Excerpts from a dataset
================================

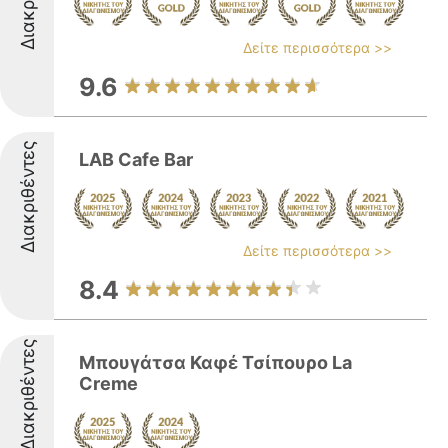
Δείτε περισσότερα >>
9.6
Διακριθέντες
LAB Cafe Bar
Δείτε περισσότερα >>
8.4
Διακριθέντες
Μπουγάτσα Καφέ Τσίπουρο La
Creme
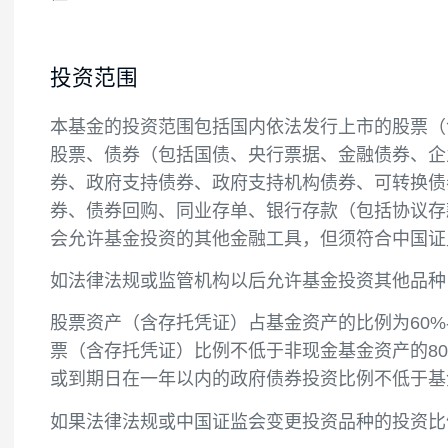
投资目标
本基金精选科技创新主题相关优质上市公司
值。
投资范围
本基金的投资范围包括国内依法发行上市的
股票、债券（包括国债、央行票据、金融债
券、政府支持债券、政府支持机构债券、可
券、债券回购、同业存单、银行存款（包括
会允许基金投资的其他金融工具，但须符合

================================

● PROBLEM: Every line above must appear in the answer unchanged, and no picture may appear in it.

● SOLUTION TO THE EXERCISE:
Δείτε περισσότερα >>
9.6
Διακριθέντες
LAB Cafe Bar
Δείτε περισσότερα >>
8.4
Διακριθέντες
Μπουγάτσα Καφέ Τσίπουρο La
Creme
投资目标
本基金精选科技创新主题相关优质上市公司
值。
投资范围
本基金的投资范围包括国内依法发行上市的
股票、债券（包括国债、央行票据、金融债
券、政府支持债券、政府支持机构债券、可
券、债券回购、同业存单、银行存款（包括
会允许基金投资的其他金融工具，但须符合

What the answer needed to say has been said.